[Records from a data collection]
++++
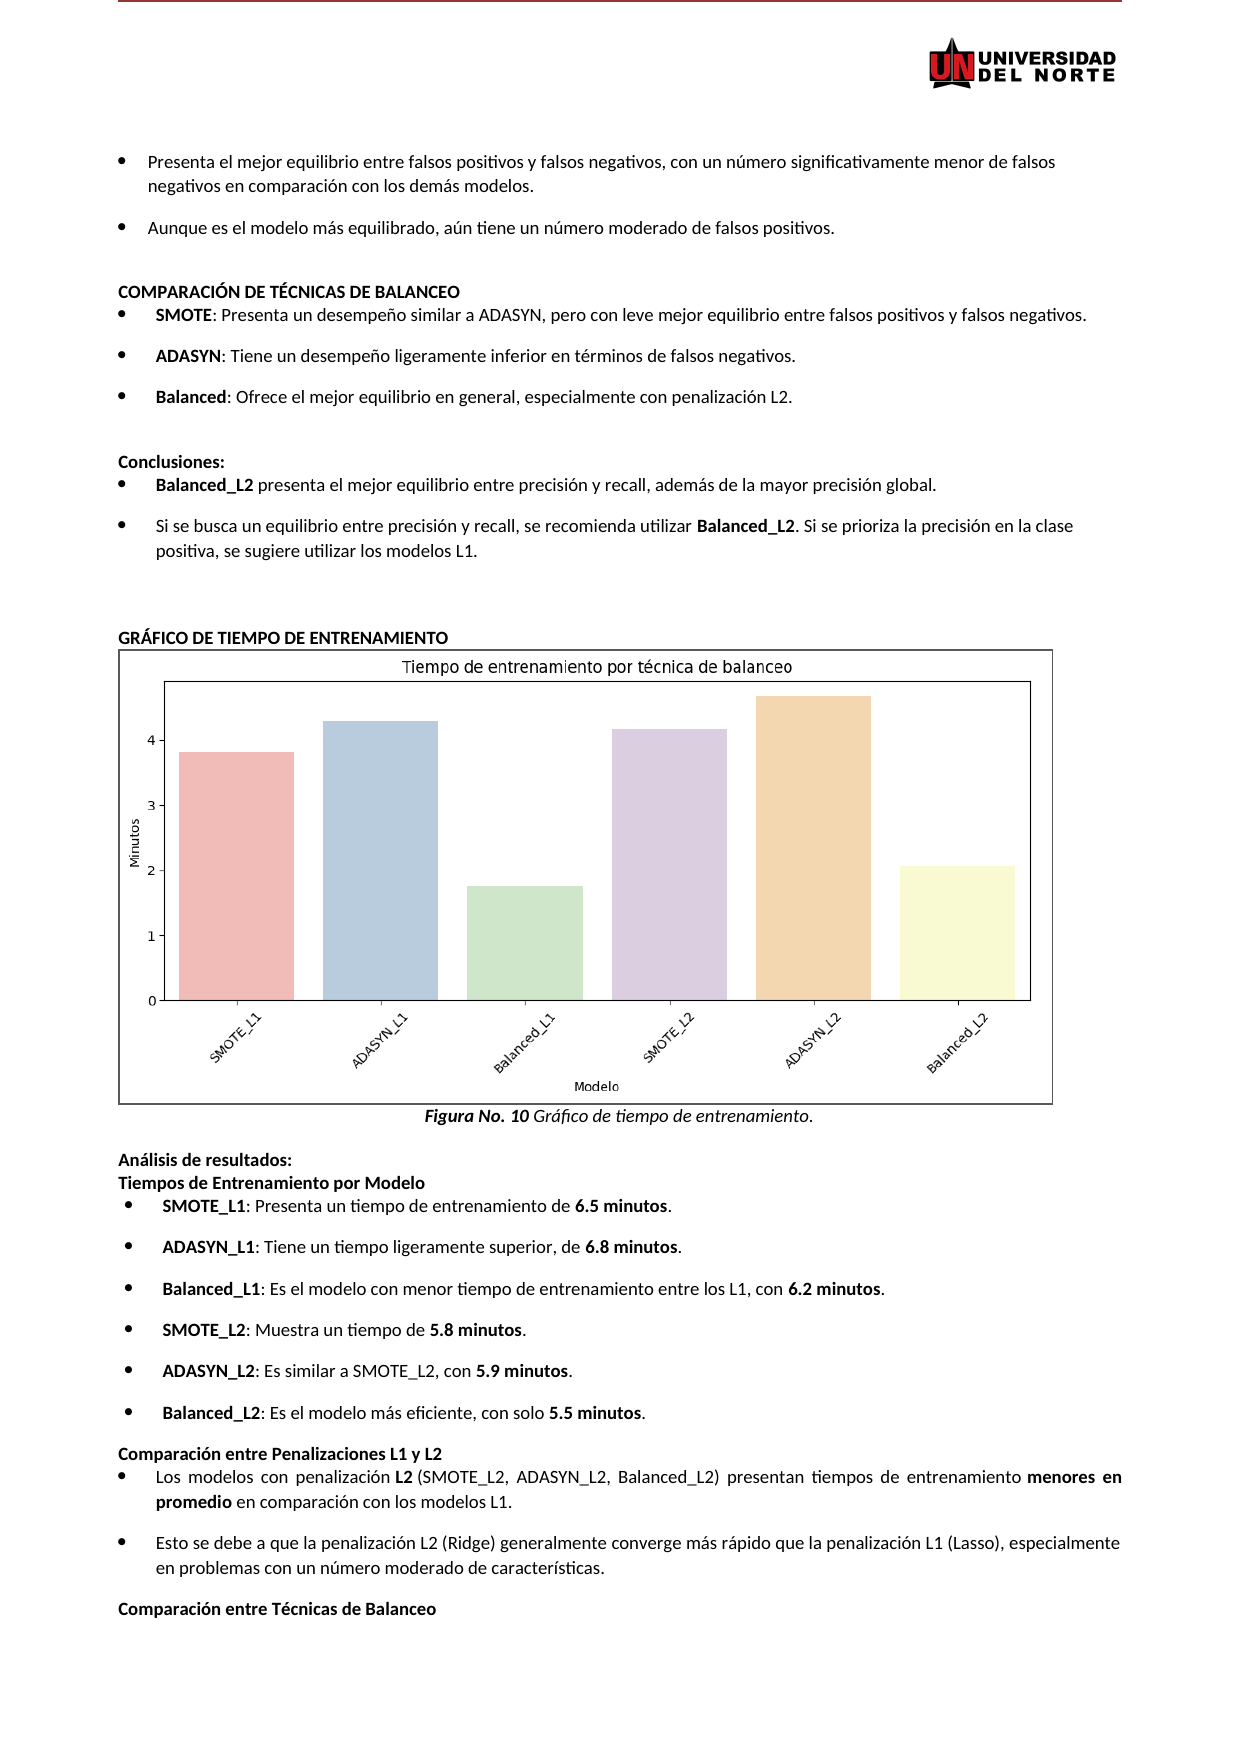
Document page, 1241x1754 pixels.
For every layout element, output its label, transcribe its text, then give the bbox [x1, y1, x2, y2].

list Balanced_L1: Es el modelo con menor tiempo de entrenamiento entre los L1, con 6.2 minutos. [125, 1277, 1122, 1300]
list Aunque es el modelo más equilibrado, aún tiene un número moderado de falsos positivos. [118, 216, 1122, 239]
list ADASYN_L2: Es similar a SMOTE_L2, con 5.9 minutos. [125, 1359, 1122, 1382]
list Balanced_L2 presenta el mejor equilibrio entre precisión y recall, además de la mayor precisión global. [118, 473, 1122, 496]
list Si se busca un equilibrio entre precisión y recall, se recomienda utilizar Balanced_L2. Si se prioriza la precisión en la clase positiva, se sugiere utilizar los modelos L1. [118, 514, 1122, 562]
picture [120, 651, 1038, 1103]
picture [922, 30, 1123, 96]
text GRÁFICO DE TIEMPO DE ENTRENAMIENTO [118, 626, 1122, 649]
list SMOTE_L2: Muestra un tiempo de 5.8 minutos. [125, 1318, 1122, 1341]
text Comparación entre Técnicas de Balanceo [118, 1597, 1122, 1620]
list Balanced: Ofrece el mejor equilibrio en general, especialmente con penalización L2. [118, 386, 1122, 409]
list SMOTE: Presenta un desempeño similar a ADASYN, pero con leve mejor equilibrio entre falsos positivos y falsos negativos. [118, 303, 1122, 326]
list Balanced_L2: Es el modelo más eficiente, con solo 5.5 minutos. [125, 1401, 1122, 1424]
text Comparación entre Penalizaciones L1 y L2 [118, 1442, 1122, 1465]
list Los modelos con penalización L2 (SMOTE_L2, ADASYN_L2, Balanced_L2) presentan tiempos de entrenamiento menores en promedio en comparación con los modelos L1. [118, 1465, 1122, 1513]
list SMOTE_L1: Presenta un tiempo de entrenamiento de 6.5 minutos. [125, 1194, 1122, 1217]
text Figura No. 5 Gráfico de tiempo de entrenamiento. [118, 1104, 1122, 1127]
list Esto se debe a que la penalización L2 (Ridge) generalmente converge más rápido que la penalización L1 (Lasso), especialmente en problemas con un número moderado de características. [118, 1531, 1122, 1579]
text COMPARACIÓN DE TÉCNICAS DE BALANCEO [118, 280, 1122, 303]
list Presenta el mejor equilibrio entre falsos positivos y falsos negativos, con un número significativamente menor de falsos negativos en comparación con los demás modelos. [118, 150, 1122, 197]
list ADASYN: Tiene un desempeño ligeramente inferior en términos de falsos negativos. [118, 344, 1122, 367]
list ADASYN_L1: Tiene un tiempo ligeramente superior, de 6.8 minutos. [125, 1235, 1122, 1258]
text Tiempos de Entrenamiento por Modelo [118, 1171, 1122, 1194]
text Análisis de resultados: [118, 1148, 1122, 1171]
text Conclusiones: [118, 450, 1122, 473]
++++
Search the entries for the word "recall" and gather every line where it appears.

list Balanced_L2 presenta el mejor equilibrio entre precisión y recall, además de la mayor precisión global. [118, 473, 1122, 496]
list Si se busca un equilibrio entre precisión y recall, se recomienda utilizar Balanced_L2. Si se prioriza la precisión en la clase positiva, se sugiere utilizar los modelos L1. [118, 514, 1122, 562]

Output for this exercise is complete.